Lo si apprende da una fonte vicina al dossier. La decisione, spiega la fonte, e’ legata all’avverarsi di alcune condizioni relative ad un piano di salvataggio, che vede come principale protagonista il numero uno di Made, socia di Dahlia, Filippo Chiusano che nelle sue linee principali e’ gia’ stato tracciato. La domanda di concordato permette a Dahlia la continuita’ aziendale e l’eventuale riduzione del debito di 11 mln che la societa’ avrebbe con gli abbonati.

Il piano, dice ancora la fonte, vedrebbe la creazione di una newco che si accollerebbe gli 11 mln di debito e in cui confluirebbero il calcio, che rappresenta l’80% delle attivita’ della Tv, e un altro paio di voci come i canali per adulti. Questo all’avverarsi di tre condizioni. La prima e’ che la Lega Calcio metta a disposizione un canale Tv, la seconda che i soci svedesi di Dahlia mettano del contante per aiutare il concordato e la terza che T.I.Media, altro socio di Dahlia, metta a disposizione la banda di trasmissione a condizioni vantaggiose.

Ieri c’e’ stata una riunione degli azionisti Dahlia per discutere del piano e, secondo la fonte, gli svedesi hanno risposto affermativamente mentre T.I.Media in un primo momento scettica, avrebbe deciso di chiarire la sua posizione dopo che la Lega Calcio avra’ espresso il suo parere. Domani infatti l’assemblea della Lega si riunira’ proprio per valutare la nuova ipotesi. La Lega diventerebbe in un certo senso editore ma senza gestire la piattaforma.

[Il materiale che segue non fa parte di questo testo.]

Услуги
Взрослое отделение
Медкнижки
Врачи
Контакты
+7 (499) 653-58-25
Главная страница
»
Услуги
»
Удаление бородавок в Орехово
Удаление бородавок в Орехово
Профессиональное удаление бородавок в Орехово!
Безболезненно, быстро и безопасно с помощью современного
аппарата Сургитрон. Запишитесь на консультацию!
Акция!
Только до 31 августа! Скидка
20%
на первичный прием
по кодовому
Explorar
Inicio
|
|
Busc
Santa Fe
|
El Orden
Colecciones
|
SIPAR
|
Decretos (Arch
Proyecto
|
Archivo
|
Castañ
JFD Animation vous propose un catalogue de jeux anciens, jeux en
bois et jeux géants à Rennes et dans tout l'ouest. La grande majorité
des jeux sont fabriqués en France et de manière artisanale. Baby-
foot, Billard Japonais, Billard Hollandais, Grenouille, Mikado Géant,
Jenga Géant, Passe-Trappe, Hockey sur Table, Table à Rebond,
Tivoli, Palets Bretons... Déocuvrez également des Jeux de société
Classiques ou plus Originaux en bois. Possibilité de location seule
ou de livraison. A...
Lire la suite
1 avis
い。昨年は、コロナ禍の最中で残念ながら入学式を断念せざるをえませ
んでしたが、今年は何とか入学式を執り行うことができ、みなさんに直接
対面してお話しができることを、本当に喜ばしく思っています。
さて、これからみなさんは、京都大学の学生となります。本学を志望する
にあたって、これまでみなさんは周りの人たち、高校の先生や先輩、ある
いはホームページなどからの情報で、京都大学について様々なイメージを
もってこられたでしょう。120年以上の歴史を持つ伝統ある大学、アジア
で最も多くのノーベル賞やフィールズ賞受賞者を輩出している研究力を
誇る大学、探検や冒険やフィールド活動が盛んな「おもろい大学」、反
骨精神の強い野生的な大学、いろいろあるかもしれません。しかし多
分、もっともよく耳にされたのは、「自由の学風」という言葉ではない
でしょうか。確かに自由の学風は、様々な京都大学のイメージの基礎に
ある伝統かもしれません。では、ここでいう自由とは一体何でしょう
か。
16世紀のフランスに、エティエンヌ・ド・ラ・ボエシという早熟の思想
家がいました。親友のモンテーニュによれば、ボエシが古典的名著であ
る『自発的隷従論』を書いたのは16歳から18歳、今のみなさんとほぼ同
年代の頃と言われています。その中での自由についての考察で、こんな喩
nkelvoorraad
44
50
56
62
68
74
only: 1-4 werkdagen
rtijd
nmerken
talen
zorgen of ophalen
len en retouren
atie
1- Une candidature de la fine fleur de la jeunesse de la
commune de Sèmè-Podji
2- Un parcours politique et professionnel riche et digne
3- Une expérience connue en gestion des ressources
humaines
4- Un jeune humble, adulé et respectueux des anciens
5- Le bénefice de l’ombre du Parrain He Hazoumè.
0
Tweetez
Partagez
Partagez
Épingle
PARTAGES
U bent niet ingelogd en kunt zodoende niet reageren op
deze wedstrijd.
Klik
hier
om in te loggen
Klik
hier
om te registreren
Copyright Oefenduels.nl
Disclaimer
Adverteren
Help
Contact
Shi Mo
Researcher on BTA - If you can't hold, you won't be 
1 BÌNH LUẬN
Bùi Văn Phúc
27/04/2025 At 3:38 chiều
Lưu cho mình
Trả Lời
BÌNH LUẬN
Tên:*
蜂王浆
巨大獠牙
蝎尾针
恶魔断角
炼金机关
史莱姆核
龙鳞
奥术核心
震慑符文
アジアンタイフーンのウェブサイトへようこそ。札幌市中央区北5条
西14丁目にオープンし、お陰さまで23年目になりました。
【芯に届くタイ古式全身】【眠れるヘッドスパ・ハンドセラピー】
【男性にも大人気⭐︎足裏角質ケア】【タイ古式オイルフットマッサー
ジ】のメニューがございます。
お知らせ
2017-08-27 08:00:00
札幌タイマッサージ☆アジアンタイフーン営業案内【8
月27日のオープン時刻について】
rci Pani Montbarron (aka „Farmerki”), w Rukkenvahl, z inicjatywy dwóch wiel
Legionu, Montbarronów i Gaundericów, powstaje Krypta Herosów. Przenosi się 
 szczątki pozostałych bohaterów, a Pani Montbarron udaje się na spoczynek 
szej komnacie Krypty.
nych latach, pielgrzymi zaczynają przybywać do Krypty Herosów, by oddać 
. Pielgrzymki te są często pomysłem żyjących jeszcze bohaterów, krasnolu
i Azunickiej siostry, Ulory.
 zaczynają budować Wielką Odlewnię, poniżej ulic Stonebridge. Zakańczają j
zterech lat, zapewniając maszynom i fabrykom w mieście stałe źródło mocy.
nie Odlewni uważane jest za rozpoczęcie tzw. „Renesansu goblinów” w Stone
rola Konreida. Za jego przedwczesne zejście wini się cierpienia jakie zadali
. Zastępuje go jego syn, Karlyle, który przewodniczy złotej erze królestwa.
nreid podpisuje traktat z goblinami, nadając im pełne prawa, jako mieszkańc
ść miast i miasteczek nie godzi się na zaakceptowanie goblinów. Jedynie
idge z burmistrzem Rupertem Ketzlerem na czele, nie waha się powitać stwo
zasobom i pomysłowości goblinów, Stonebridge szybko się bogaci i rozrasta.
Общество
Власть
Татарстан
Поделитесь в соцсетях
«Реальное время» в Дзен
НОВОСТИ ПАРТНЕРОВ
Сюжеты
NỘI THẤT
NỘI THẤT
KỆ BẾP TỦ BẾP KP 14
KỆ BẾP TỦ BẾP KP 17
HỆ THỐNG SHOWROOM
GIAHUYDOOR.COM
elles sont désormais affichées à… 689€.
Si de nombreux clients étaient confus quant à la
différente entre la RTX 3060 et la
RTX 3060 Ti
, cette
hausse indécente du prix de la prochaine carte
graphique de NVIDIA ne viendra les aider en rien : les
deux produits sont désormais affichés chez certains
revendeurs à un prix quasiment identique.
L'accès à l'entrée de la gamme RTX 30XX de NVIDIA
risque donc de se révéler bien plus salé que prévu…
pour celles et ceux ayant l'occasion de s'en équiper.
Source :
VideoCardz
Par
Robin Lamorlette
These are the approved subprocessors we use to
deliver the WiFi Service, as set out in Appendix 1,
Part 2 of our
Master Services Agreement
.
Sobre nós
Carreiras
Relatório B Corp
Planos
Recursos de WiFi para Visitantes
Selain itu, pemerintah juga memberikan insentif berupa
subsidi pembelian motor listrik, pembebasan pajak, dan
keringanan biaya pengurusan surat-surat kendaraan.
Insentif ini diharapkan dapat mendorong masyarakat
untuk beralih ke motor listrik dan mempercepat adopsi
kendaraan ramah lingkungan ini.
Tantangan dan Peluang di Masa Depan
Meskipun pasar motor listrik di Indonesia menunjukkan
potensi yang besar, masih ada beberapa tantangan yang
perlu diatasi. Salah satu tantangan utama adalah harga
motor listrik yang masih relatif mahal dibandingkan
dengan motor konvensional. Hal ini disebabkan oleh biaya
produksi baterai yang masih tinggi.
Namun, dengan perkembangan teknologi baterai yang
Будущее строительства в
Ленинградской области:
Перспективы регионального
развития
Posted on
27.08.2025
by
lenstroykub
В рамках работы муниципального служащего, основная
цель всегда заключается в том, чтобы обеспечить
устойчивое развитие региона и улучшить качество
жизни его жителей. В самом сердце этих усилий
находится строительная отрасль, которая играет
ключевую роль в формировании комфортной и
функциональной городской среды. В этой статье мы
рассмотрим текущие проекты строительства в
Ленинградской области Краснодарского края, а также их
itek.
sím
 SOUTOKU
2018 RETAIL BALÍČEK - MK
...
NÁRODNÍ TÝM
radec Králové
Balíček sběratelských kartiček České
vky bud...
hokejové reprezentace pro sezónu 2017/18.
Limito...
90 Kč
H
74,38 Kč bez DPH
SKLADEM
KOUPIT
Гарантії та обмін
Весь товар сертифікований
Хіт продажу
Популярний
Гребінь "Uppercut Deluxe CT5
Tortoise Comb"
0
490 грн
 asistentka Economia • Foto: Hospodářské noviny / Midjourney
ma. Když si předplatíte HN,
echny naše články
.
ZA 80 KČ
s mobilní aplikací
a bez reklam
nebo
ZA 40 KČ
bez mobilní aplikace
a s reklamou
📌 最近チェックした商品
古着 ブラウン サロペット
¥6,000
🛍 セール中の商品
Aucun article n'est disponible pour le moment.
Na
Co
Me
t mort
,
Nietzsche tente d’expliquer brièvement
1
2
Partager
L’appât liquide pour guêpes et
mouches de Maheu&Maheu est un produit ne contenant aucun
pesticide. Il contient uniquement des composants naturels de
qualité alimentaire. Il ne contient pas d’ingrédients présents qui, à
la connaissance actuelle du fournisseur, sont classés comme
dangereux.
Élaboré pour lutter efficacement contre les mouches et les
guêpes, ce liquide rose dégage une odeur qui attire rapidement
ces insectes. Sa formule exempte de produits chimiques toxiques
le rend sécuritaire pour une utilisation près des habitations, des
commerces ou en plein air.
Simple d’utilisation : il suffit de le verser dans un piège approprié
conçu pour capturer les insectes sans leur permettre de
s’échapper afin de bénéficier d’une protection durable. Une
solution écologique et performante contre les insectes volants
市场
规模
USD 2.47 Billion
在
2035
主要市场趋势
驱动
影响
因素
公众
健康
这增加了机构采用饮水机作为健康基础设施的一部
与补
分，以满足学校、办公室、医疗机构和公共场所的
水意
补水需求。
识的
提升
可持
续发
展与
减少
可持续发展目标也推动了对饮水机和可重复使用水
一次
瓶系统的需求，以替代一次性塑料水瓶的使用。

Quantificare con precisione il sacrificio che i vari protagonisti dovrebbero accollarsi al momento e’ difficile ma a grandi linee alcuni numeri possono essere utili per farsi una idea. Secondo una valutazione Dahlia con 250.000 abbonati avrebbe un fatturato di 25 mln di euro e costi fissi per 10/12 mln, quindi i costi variabili dovranno per forza essere inferiori al rimanente altrimenti il piano non avra’ efficacia. Dahlia attualmente paga l’affitto della banda 30 mln anno e dovrebbe pagare a Serie A e B 60 mln per il biennio di Diritti Tv. Se andasse in porto il piano T.I.Media dovrebbe rinunciare a una parte degli introiti per l’affitto della banda mentre la Lega rinuncerebbe ai soldi dei Diritti che comunque tornerebbero di sua pertinenza in cambio di una parte degli introiti derivanti dagli abbonamenti.

La fonte spiega che ci sono sacrifici per tutti ma che una liquidazione sarebbe peggio anche perche’ in futuro l’operazione potrebbe dare i suoi frutti. In ogni caso il liquidatore fara’ il suo dovere e Dahlia cessera’ di esistere il prossimo 23 o 24 febbraio. Se gli attori della vicenda avranno dato il loro via libera al piano Chiusano allora a essere liquidata sara’ solo la bad company, altrimenti tocchera’ a tutta Dahlia Tv con strascichi imprevedibili come l’eventuale class action degli abbonati.